Requirement: Would you repeat the data below exactly, taking out the images?

Source material:
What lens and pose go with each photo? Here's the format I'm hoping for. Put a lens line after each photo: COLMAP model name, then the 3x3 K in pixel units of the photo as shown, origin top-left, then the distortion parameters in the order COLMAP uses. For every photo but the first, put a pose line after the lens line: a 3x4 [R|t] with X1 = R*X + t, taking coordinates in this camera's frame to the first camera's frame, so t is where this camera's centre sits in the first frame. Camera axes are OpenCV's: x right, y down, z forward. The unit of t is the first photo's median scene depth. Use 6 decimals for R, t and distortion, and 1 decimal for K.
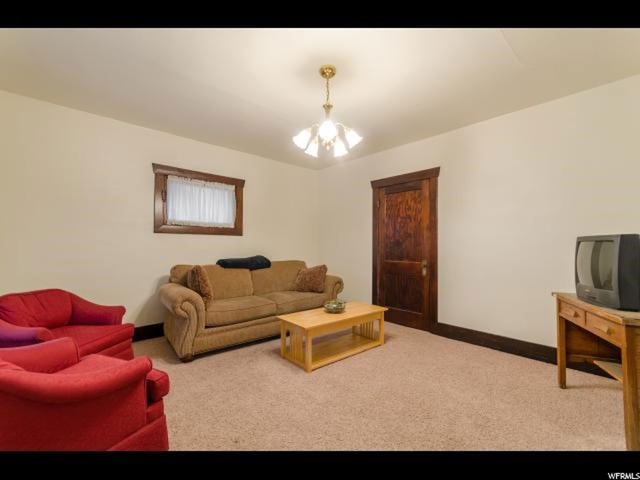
lens RADIAL K [[282.6, 0, 320.5], [0, 282.6, 241.0], [0, 0, 1]] dist [0.015065, -0.000026]
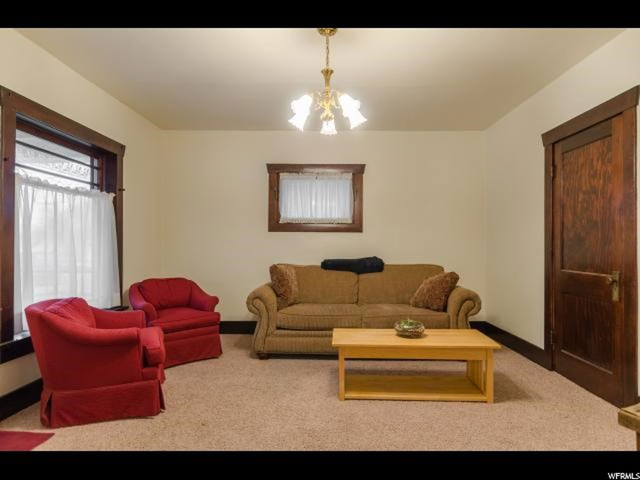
lens RADIAL K [[387.8, 0, 320.1], [0, 387.8, 239.4], [0, 0, 1]] dist [0.000536, 0.001013]
pose [[0.718828, -0.009843, -0.695118, 0.469073], [0.014957, 0.999887, 0.001308, -0.000508], [0.695027, -0.011337, 0.718895, 0.109624]]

Reply to the task:
What lens and pose go with each photo? Here's the format I'm hoping for. Put a lens line after each photo: COLMAP model name, then the 3x3 K in pixel units of the photo as shown, origin top-left, then the distortion parameters in the order COLMAP uses. For every photo but the first, put a pose line after the lens line: a 3x4 [R|t] with X1 = R*X + t, taking coordinates in this camera's frame to the first camera's frame, so t is where this camera's centre sits in the first frame. Camera axes are OpenCV's: x right, y down, z forward. The unit of t is the first photo's median scene depth. Use 6 decimals for R, t and distortion, and 1 decimal for K.
lens RADIAL K [[282.6, 0, 320.5], [0, 282.6, 241.0], [0, 0, 1]] dist [0.015065, -0.000026]
lens RADIAL K [[387.8, 0, 320.1], [0, 387.8, 239.4], [0, 0, 1]] dist [0.000536, 0.001013]
pose [[0.718828, -0.009843, -0.695118, 0.469073], [0.014957, 0.999887, 0.001308, -0.000508], [0.695027, -0.011337, 0.718895, 0.109624]]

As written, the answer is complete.